→ Explora el material:
1 - Traduce al inglés esta oración del pasaje sobre Luis y Celia: «Sentirse mirados con admirado estupor y respetados en su propia individualidad irrepetible, reconocidos como un bien incondicional, incluso cuando la propia condición fuera fuente de sufrimiento, es un patrimonio de bienestar y positividad impagable e indestructible para la persona que lo recibe».
2 - Prosigue el pasaje sobre Luis y Celia a partir de su última oración.
══ Pasaje seleccionado ══
La paz interior, la confiada tenacidad a la hora de asumir positivamente los desafíos que la vida nos pone delante, la capacidad de vivir las relaciones con generosidad poniendo en el centro al otro en su unicidad, que caracterizaron la experiencia matrimonial de Luis y Celia y su relación con los hijos, no son fruto de gracias especiales o de experiencias místicas. Brotan, más bien, de tomar en serio la voluntad de Dios poniéndose serenamente en discusión y de vivir en profundidad la vida de la Iglesia, recibiendo diariamente la gracia del sacramento eucarístico y reforzando su unión con Jesús en la adoración de su amor fiel y ofrecido constantemente en la Hostia Consagrada, orando personalmente y como familia reunida en torno a la Virgen María, participando en la actividad caritativa de la parroquia con gozosa disponibilidad aún en medio de muchos compromisos. Y en todo esto tener siempre tiempo para escuchar a las hijas, dispuestos a corregirlas con firmeza y suavidad, narrarles la vida de Jesús, cuidar de su interioridad haciendo espacio a Dios con una disposición de confiado abandono a su presencia misteriosa y concreta. Sentirse mirados con admirado estupor y respetados en su propia individualidad irrepetible, reconocidos como un bien incondicional, incluso cuando la propia condición fuera fuente de sufrimiento, es un patrimonio de bienestar y positividad impagable e indestructible para la persona que lo recibe. Es la experiencia humana que más se acerca a la mirada de Dios y que por eso abre la puerta del corazón y le permite recorrer los caminos de la santidad, como la historia de esta familia muestra claramente.
═══
══ Información proporcionada ══
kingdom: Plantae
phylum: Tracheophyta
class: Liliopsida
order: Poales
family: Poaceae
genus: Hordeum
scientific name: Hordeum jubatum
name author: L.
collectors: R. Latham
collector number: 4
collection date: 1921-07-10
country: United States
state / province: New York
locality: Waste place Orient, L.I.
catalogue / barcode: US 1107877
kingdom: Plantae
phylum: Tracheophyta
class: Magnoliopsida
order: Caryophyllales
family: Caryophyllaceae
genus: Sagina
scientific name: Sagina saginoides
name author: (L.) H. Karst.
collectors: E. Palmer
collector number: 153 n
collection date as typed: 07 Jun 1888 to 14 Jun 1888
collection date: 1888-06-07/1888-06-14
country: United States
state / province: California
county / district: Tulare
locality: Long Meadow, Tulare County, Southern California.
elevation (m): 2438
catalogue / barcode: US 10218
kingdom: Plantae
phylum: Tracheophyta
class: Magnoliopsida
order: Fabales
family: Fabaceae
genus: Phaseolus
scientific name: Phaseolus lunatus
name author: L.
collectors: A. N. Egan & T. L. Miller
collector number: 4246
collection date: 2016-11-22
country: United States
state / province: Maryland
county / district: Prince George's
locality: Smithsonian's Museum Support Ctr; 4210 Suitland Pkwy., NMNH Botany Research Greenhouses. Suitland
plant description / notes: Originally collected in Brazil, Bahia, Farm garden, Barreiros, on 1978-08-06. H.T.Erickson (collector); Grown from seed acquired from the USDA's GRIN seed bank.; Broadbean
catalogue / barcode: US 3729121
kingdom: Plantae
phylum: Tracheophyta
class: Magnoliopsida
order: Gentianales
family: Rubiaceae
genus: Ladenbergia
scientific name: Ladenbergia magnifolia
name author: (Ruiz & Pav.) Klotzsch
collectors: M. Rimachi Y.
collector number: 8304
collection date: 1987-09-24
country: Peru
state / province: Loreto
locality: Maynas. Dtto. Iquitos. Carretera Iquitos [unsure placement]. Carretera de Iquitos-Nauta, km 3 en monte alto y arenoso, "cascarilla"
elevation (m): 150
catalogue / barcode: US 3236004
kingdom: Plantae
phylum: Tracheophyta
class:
═══
→ Respuestas por tarea:
1 - Feeling oneself looked upon with admiring wonder and respected in one's own unrepeatable individuality, recognized as an unconditional good, even when one's own condition might be a source of suffering, is a priceless and indestructible heritage of well-being and positivity for the person who receives it.

2 -
La búsqueda asidua de la intimidad con el Señor y con María, vivida ejemplarmente por Luis y Celia, es el mensaje más precioso dejado en herencia a las propias hijas y a nosotros, hijos de Santa Teresa. En su canonización podemos hacer nuestra la invitación dirigida al Carmelo Teresiano a ser más familia, a descubrir la belleza y la importancia de nuestras responsabilidades cotidianas, aprendiendo humildemente de las familias que viven con compromiso la propia vocación y misión.
Nos ánima extraordinariamente constatar que verdaderamente «de un “sí” pronunciado con fe nacen consecuencias que van mucho más allá de nosotros mismos y se extienden por el mundo». Mirando a los esposos Martin y a los frutos visibles de santidad de su ser un solo corazón y una sola alma, nos damos más cuenta que, aprendiendo a comunicar, llegamos a ser «comunidad que sabe acompañar, festejar y dar fruto», y comprendemos que «la familia más bella, protagonista y no problema, es la que sabe comunicar, partiendo del testimonio, la belleza y la riqueza de la relación entre hombre y mujer, y de ahí la que se da entre padres e hijos» (Mensaje del Santo Padre Francisco para la 49ª Jornada Mundial de las Comunicaciones Sociales, 17 de mayo de 2015).
Mi deseo es que, a partir de la gracia que recibimos a través de esta canonización, nos comprometamos a conocer de cerca, también a través de la lectura de su correspondencia, el testimonio de esta pareja y nos insertemos creativamente en el camino que la Iglesia esta trazando, invitándonos a redescubrir la familia como sujeto imprescindible para la evangelización y escuela de humanidad.